How to Save Books - jamesbritt
http://www.altweeklies.com/aan/how-to-save-books/Story?oid=5876962
======
russelluresti
First: Pricing is set too low; margins get squeezed.

Fundamental flaw: eBooks have lower production costs than print books, so
their prices should be lower. The article mention "warehouse space" as a
constant cost, but if the purchase of physical books goes down, just print
less physical books and reduce the amount of warehouse space you're using,
which will reduce costs.

Second: Piracy runs rampant.

Fundamental flaw: The article says that piracy numbers will go up, but it's
wrong. Piracy is high when the consumer has no legal alternative to get the
media in the way they want it. Right now, eBooks are confined to a device or
service, which is dumb. If I own a Kindle and download a bunch of kindle
books, I've paid for those books and they're mine. But if I want to switch to
the nook, I can't take my library with me. How does that make sense? Piracy is
rampant because people have either (a) already bought the physical copy but
now want a copy on their e-reader (completely reasonable) or they bought the
electronic version for another device and want it on their new device (also
reasonable). When the book industry gets together and stops being stupid, and
offers the books in the way the consumers want them, you'll see piracy go down
-- just as iTunes reduced the use of music piracy.

Third: à la carte sales whittle down revenues.

Fundamental flaw: The argument here is based around the concept that people no
longer have to pay for 13 crappy songs they don't even want. I can't even
comprehend what type of logic brought the author to think that this model was
fair to the consumer -- this was a pure rip-off and consumers got fed up with
it, that's why there was a change.

Fourth but not last: the loss of a product's brick-and-mortar distribution
outlets reduces consumer consciousness of a product.

Fundamental flaw: What? What?? Because you don't get the e-mails from B&N or
Amazon every week talking about their new releases and they're not advertised
everywhere on those services and many others?

As for your solutions, wow, is this guy wrong. First he talks about fixed
prices -- the cost of something should be what the market can bear, and right
now, the cost of what the market can bear has been reduced.
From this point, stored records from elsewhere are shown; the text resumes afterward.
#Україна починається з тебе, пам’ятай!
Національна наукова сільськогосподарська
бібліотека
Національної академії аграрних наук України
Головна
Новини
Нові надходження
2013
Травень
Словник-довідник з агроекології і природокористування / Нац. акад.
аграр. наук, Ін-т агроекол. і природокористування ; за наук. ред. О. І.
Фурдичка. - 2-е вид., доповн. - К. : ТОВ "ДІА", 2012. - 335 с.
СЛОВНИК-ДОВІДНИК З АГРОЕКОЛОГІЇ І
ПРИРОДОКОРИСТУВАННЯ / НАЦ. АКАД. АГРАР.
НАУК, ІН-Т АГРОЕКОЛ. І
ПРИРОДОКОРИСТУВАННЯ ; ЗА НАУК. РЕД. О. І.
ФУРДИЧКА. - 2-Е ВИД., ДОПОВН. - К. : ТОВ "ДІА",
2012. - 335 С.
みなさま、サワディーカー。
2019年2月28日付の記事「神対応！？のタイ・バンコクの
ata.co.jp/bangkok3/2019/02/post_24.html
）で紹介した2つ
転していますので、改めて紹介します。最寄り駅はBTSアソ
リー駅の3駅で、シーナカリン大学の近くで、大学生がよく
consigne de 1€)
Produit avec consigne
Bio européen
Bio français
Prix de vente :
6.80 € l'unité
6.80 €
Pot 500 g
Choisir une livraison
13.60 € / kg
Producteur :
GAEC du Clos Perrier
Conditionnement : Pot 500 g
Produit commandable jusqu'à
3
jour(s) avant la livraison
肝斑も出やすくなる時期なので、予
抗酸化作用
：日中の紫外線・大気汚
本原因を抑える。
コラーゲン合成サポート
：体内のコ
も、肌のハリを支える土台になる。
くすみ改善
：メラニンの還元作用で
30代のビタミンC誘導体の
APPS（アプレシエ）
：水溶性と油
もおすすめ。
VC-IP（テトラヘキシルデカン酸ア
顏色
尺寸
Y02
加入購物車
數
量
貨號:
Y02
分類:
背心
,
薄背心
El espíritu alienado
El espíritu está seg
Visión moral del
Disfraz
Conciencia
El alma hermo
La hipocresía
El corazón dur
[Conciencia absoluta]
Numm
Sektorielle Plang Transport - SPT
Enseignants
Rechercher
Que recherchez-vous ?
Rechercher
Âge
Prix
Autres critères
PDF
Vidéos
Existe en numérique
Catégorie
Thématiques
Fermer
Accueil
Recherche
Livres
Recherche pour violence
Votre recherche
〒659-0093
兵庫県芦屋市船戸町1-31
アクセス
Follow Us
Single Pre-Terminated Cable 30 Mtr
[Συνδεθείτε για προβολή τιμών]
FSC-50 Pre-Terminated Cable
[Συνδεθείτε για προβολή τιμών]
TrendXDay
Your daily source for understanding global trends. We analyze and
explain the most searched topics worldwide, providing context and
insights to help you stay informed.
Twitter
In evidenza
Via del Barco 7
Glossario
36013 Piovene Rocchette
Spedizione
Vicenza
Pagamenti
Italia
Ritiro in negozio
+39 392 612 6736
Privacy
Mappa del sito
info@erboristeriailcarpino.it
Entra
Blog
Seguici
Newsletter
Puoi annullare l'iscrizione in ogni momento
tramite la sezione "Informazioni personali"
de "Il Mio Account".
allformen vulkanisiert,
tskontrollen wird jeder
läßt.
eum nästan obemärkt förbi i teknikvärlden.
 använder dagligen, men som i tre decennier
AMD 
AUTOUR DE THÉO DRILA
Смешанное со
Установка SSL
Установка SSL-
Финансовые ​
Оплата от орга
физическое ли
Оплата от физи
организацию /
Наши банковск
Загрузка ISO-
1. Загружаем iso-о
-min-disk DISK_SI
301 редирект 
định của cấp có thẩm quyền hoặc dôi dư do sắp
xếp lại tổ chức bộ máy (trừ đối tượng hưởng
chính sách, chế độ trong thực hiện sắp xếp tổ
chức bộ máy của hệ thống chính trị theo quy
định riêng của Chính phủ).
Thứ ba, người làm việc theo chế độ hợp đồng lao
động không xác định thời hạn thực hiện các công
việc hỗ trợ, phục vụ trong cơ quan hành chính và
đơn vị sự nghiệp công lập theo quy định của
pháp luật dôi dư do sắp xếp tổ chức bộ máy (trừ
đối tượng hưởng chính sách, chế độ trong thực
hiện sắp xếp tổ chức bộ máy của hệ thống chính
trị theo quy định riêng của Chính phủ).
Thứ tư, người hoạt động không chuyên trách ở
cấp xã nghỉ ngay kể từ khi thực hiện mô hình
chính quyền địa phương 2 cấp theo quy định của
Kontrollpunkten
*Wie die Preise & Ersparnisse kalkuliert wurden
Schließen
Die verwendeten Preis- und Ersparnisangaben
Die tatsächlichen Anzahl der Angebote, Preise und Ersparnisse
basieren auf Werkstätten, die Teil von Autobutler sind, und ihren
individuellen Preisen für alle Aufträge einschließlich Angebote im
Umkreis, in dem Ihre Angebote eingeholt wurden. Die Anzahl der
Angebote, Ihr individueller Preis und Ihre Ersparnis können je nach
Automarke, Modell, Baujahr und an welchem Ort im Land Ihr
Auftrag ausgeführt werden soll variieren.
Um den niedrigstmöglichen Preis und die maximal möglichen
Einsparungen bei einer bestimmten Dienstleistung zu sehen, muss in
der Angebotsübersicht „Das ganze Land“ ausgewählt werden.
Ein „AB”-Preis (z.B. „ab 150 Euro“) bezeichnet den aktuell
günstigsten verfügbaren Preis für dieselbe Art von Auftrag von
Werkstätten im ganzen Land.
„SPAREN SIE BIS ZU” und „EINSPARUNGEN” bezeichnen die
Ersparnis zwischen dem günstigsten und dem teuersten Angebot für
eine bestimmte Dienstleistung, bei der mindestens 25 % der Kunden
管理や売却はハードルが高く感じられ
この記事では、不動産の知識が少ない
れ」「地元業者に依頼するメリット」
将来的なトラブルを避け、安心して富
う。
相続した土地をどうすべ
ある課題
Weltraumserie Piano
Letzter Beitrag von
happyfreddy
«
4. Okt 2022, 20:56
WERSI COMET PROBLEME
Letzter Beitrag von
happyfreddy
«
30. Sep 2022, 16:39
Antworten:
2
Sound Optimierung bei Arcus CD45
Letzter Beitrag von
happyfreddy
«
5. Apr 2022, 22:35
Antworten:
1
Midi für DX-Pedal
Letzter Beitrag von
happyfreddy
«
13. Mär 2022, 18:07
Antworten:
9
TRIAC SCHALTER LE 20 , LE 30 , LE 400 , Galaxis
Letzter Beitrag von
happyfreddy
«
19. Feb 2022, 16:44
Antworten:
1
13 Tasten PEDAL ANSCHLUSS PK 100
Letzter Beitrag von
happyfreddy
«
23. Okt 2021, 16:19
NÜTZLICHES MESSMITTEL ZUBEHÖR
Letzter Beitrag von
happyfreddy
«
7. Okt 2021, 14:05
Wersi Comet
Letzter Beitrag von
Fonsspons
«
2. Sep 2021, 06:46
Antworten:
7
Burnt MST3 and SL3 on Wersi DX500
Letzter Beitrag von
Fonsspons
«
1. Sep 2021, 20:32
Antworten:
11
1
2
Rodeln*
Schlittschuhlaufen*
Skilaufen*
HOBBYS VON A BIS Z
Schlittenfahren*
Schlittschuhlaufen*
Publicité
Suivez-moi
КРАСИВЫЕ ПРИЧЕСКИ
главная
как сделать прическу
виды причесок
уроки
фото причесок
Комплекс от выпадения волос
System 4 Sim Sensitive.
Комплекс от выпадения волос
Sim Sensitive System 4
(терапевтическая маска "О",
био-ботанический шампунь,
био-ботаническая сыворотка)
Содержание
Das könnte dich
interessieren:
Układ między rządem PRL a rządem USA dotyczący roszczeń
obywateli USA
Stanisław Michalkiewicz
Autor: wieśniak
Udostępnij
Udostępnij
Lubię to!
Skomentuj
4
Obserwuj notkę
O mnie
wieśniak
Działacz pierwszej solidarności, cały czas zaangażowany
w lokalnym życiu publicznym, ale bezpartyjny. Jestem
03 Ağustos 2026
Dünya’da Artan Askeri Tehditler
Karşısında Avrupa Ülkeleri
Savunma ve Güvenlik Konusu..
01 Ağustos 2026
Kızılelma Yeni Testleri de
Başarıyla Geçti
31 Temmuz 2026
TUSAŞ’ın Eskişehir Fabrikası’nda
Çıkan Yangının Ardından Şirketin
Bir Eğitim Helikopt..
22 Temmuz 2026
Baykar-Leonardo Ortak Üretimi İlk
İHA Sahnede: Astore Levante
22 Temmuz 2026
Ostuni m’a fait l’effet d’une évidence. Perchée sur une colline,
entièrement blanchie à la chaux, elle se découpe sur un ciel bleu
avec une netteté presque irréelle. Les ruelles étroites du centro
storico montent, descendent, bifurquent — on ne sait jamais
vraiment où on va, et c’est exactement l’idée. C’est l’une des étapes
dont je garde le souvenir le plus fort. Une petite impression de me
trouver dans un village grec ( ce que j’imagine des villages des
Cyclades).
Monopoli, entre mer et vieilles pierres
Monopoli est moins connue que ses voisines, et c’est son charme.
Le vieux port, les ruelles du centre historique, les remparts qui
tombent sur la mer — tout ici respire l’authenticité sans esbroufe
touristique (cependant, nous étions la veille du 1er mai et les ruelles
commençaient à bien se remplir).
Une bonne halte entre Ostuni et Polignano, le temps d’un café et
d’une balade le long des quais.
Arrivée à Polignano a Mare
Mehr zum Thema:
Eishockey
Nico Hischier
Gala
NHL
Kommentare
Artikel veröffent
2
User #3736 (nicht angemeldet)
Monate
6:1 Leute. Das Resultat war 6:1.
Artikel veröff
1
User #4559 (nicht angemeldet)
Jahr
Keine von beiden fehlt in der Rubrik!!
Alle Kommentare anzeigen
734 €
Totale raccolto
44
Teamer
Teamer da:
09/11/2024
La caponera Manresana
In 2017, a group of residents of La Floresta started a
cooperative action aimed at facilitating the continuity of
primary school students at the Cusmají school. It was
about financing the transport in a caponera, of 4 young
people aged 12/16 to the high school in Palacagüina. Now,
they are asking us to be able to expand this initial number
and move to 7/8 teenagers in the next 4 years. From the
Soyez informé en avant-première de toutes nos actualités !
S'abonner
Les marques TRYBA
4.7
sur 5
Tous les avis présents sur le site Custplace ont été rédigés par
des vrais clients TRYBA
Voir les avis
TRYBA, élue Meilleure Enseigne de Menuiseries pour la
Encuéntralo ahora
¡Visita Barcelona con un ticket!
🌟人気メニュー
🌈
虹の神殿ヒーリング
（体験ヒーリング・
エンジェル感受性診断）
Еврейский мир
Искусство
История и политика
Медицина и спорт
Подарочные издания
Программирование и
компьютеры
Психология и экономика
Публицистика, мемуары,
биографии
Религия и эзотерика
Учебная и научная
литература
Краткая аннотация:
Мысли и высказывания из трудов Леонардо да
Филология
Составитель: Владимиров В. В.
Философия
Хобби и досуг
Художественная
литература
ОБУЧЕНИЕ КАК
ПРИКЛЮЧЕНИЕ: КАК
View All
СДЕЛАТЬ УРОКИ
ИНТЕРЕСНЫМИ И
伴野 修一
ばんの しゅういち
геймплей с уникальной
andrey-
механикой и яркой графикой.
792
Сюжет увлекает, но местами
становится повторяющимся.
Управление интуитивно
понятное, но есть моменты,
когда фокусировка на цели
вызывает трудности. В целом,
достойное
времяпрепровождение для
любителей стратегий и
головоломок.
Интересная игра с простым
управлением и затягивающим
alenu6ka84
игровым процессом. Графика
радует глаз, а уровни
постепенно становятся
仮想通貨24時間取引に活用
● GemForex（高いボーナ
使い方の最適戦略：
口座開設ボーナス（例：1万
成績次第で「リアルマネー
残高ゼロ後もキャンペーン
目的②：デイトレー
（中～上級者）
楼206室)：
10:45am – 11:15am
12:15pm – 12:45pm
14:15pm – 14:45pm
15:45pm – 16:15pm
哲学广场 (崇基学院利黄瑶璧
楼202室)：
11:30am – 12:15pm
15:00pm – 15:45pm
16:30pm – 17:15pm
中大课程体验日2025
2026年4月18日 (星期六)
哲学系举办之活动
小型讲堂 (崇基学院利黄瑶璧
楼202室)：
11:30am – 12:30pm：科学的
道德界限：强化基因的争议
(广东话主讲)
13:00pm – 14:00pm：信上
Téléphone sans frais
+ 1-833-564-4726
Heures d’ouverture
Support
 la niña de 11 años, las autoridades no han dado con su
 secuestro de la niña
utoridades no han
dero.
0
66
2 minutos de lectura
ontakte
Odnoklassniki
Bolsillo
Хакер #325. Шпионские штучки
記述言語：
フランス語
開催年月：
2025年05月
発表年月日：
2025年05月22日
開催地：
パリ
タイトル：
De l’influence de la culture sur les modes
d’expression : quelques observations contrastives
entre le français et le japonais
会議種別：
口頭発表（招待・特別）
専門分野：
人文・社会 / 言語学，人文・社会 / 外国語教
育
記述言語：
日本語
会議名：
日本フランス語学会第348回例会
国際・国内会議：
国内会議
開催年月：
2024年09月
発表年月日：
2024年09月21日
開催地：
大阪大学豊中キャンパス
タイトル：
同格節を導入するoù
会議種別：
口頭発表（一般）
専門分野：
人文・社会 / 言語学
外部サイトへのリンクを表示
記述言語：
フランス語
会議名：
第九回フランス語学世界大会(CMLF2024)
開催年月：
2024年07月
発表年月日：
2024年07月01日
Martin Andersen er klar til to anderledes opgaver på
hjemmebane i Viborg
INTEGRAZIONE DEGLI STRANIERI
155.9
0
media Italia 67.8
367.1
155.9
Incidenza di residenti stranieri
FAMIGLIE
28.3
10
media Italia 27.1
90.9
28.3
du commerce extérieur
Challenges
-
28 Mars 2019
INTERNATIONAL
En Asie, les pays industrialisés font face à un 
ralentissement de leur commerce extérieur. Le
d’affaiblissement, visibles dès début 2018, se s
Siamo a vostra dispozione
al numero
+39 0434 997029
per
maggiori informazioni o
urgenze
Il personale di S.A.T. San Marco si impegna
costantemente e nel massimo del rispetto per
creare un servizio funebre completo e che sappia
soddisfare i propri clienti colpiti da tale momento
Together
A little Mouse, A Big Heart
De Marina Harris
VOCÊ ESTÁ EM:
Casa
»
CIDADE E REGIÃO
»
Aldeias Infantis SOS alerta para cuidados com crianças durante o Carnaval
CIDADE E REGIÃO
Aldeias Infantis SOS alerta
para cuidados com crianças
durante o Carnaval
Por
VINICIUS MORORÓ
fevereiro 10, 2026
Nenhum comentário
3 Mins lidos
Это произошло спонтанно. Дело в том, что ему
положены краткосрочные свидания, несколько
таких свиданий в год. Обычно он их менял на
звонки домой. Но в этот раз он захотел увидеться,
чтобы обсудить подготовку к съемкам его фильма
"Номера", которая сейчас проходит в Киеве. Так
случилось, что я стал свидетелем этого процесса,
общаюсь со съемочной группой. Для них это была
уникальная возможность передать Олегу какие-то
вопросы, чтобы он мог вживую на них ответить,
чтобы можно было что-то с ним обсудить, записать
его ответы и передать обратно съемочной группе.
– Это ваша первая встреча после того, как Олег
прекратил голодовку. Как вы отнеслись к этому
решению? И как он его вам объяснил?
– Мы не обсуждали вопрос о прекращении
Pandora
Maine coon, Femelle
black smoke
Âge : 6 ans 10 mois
People no longer
want to pay $25 for a CD or $40 for a book. It doesn't make sense to them.
These things are too widely available to still cost that much. You have a much
larger supply and either the same demand or a lower one (due to people not
wanting to spend money in a down economy).

Publishers colluding to set prices??? Is this guy freaking nuts? That's an
easy way to guarantee that every college text book costs $1000 and ENCOURAGE
piracy of books. If you charge more than what the consumer is willing to pay,
you're going to cause more piracy. If they want any money at all, they need to
find a price that more people are willing to pay.

Everything in this article is completely wrong.

------
bryanlarsen
I think I'd rather live in a world without books than a world with solutions
like the those proposed. Don't bother reading the article, the first part is
stuff you already know and stuff that's just plain wrong. (Like a 20% piracy
rate translates into a 20% loss).

The meat of the article is in the last three paragraphs. Just read those, and
then come back here to rip into the article.

------
Chico75
"As of the end of 2011 an estimated 20 percent of all e-books downloaded onto
Kindles, Nooks and iPads were pirated. That's a 20 percent pay cut to authors,
agents and publishers—a number that will only go up"

Not everyone that download something would have bought it instead if there
were no alternatives.

------
run4yourlives
Books don't seem dead to me. If anything, there is a resurgence in books and
publishing (regardless of format).

The article seems to be outraged that it may be tougher in the future to
become a multi-millionaire author by rehashing shitty story lines. Like music,
you may have to learn to get by with quality, not filler.

I fail to see how this is a bad thing at all.